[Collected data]
++++++
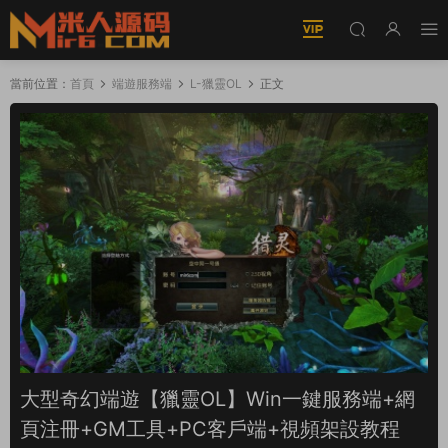
當前位置：
首頁
端遊服務端
L-獵靈OL
正文
大型奇幻端遊【獵靈OL】Win一鍵服務端+網
頁注冊+GM工具+PC客戶端+視頻架設教程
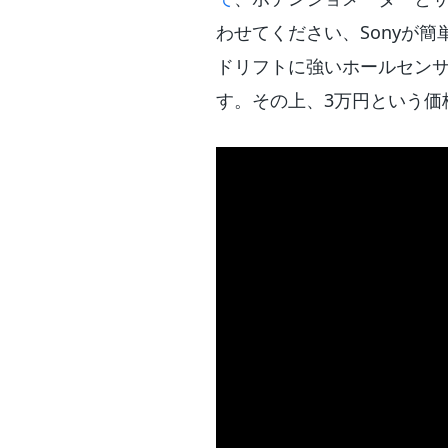
わせてください、Sonyが
ドリフトに強いホールセン
す。その上、3万円という価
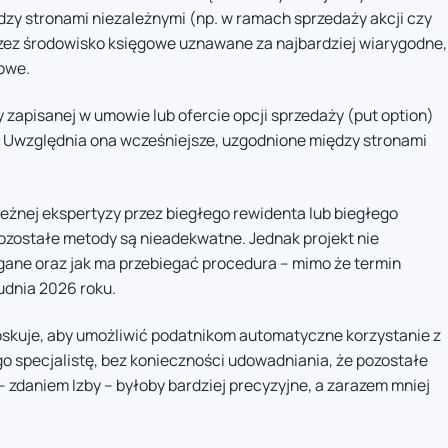
dzy stronami niezależnymi (np. w ramach sprzedaży akcji czy
przez środowisko księgowe uznawane za najbardziej wiarygodne,
owe.
zapisanej w umowie lub ofercie opcji sprzedaży (put option)
u. Uwzględnia ona wcześniejsze, uzgodnione między stronami
eżnej ekspertyzy przez biegłego rewidenta lub biegłego
zostałe metody są nieadekwatne. Jednak projekt nie
ane oraz jak ma przebiegać procedura – mimo że termin
dnia 2026 roku.
skuje, aby umożliwić podatnikom automatyczne korzystanie z
 specjalistę, bez konieczności udowadniania, że pozostałe
 zdaniem Izby – byłoby bardziej precyzyjne, a zarazem mniej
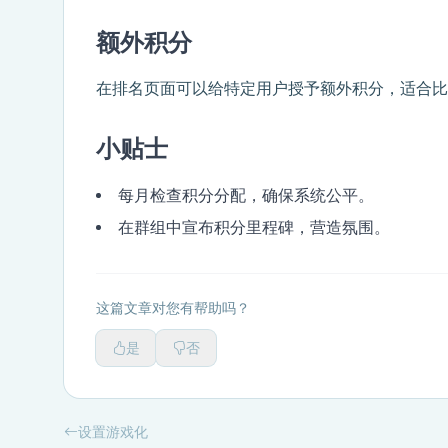
额外积分
在排名页面可以给特定用户授予额外积分，适合比赛、
小贴士
每月检查积分分配，确保系统公平。
在群组中宣布积分里程碑，营造氛围。
这篇文章对您有帮助吗？
是
否
设置游戏化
++++++
What the exercise asks = Can you retype the text from all of the entries above word for word, leaving the pictures out of your answer?

Result =
當前位置：
首頁
端遊服務端
L-獵靈OL
正文
大型奇幻端遊【獵靈OL】Win一鍵服務端+網
頁注冊+GM工具+PC客戶端+視頻架設教程
わせてください、Sonyが
ドリフトに強いホールセン
す。その上、3万円という価
dzy stronami niezależnymi (np. w ramach sprzedaży akcji czy
przez środowisko księgowe uznawane za najbardziej wiarygodne,
owe.
zapisanej w umowie lub ofercie opcji sprzedaży (put option)
u. Uwzględnia ona wcześniejsze, uzgodnione między stronami
eżnej ekspertyzy przez biegłego rewidenta lub biegłego
zostałe metody są nieadekwatne. Jednak projekt nie
ane oraz jak ma przebiegać procedura – mimo że termin
dnia 2026 roku.
skuje, aby umożliwić podatnikom automatyczne korzystanie z
 specjalistę, bez konieczności udowadniania, że pozostałe
 zdaniem Izby – byłoby bardziej precyzyjne, a zarazem mniej
额外积分
在排名页面可以给特定用户授予额外积分，适合比赛、
小贴士
每月检查积分分配，确保系统公平。
在群组中宣布积分里程碑，营造氛围。
这篇文章对您有帮助吗？
是
否
设置游戏化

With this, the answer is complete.